--- START ---

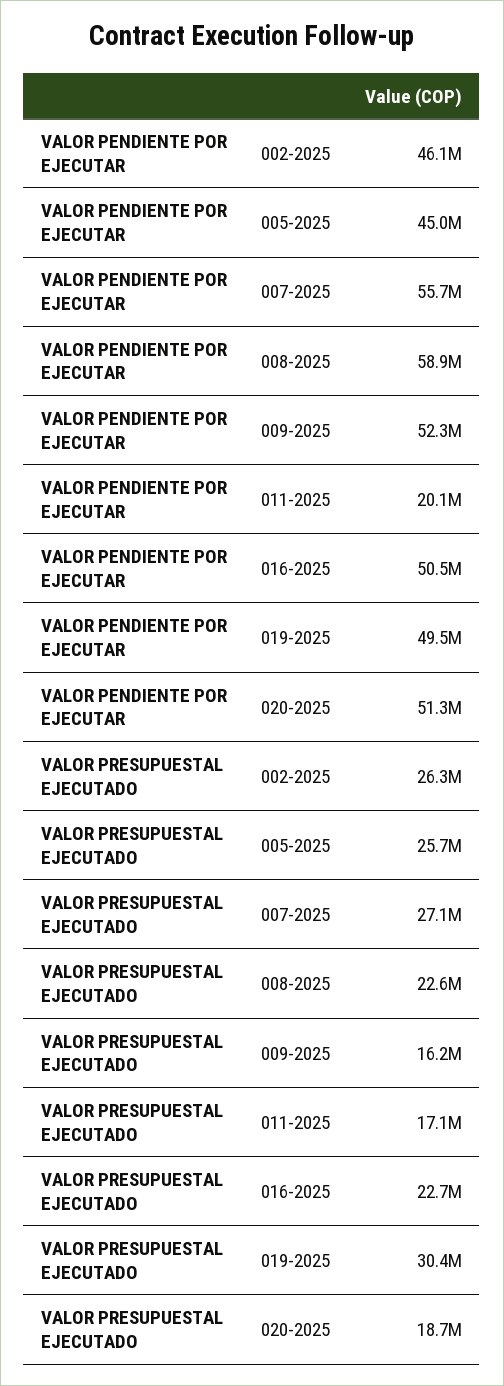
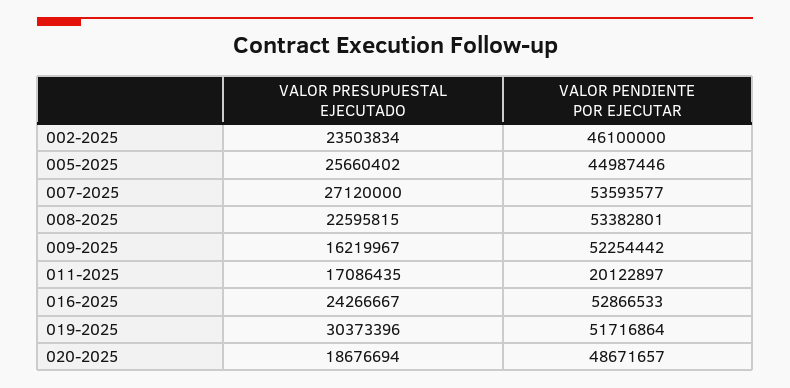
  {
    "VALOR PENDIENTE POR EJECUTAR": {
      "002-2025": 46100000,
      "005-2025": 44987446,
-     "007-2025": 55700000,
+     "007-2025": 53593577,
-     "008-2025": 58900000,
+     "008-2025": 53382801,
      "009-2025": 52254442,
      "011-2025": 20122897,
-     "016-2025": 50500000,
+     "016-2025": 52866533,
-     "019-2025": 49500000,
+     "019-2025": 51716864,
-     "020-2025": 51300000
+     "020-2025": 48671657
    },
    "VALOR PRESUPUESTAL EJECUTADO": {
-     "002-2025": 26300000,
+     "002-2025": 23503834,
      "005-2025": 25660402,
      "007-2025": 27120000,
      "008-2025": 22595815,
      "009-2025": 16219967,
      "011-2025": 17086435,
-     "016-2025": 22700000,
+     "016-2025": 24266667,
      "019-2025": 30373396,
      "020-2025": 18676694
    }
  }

--- END ---
--- START ---

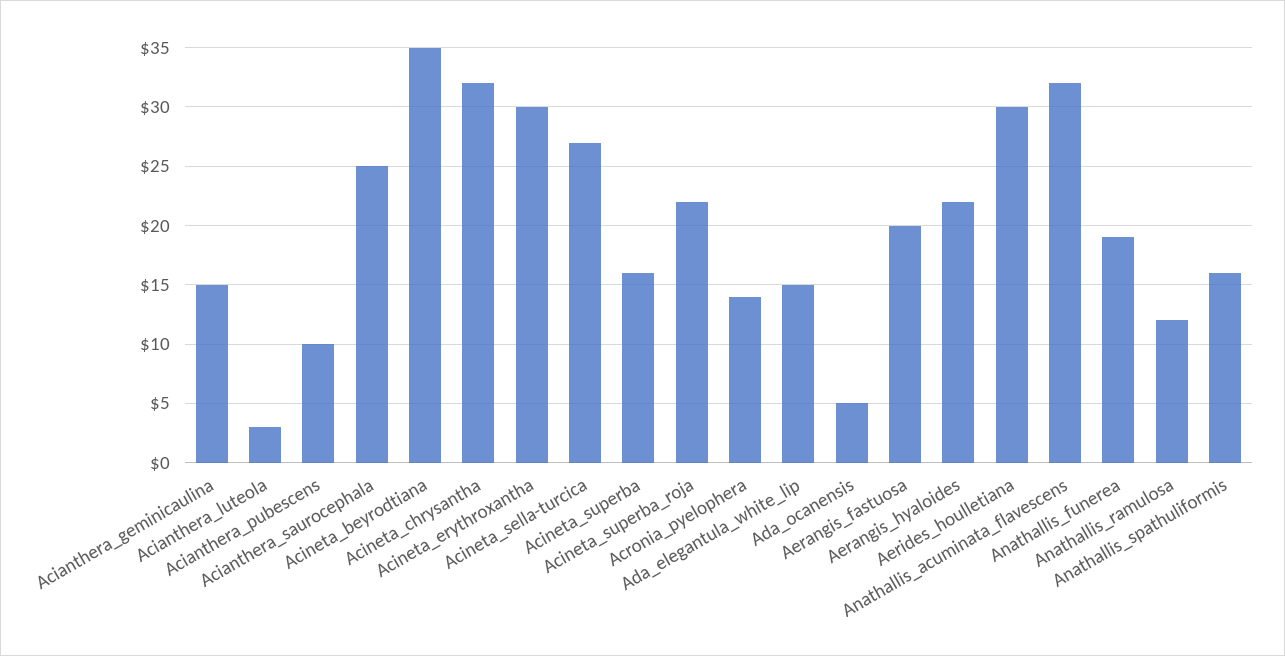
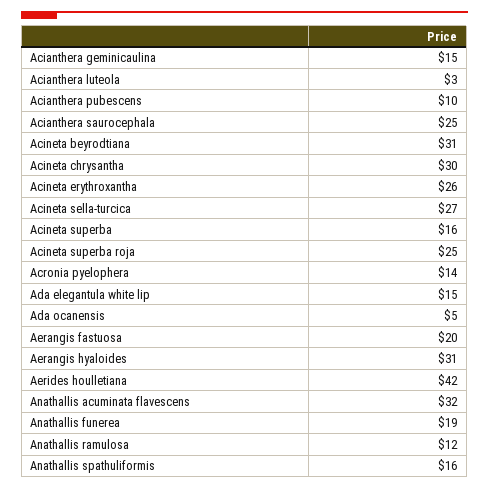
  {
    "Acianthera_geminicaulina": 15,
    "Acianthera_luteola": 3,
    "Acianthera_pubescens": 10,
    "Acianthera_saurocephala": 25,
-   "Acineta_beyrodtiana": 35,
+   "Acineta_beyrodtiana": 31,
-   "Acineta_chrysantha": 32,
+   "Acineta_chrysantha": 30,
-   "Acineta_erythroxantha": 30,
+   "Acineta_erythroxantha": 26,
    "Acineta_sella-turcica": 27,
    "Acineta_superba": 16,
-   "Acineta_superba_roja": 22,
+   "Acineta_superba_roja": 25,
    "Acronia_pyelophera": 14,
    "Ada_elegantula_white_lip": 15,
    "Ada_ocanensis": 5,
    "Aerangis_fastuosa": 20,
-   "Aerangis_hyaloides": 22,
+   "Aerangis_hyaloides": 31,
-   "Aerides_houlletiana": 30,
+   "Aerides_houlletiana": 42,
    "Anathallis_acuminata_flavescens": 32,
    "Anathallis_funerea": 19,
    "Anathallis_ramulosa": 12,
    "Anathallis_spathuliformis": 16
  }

--- END ---

## What needs to be done:
How many lines of the material contain the string "VALOR"? Answer with that number alone.

## Solution:
2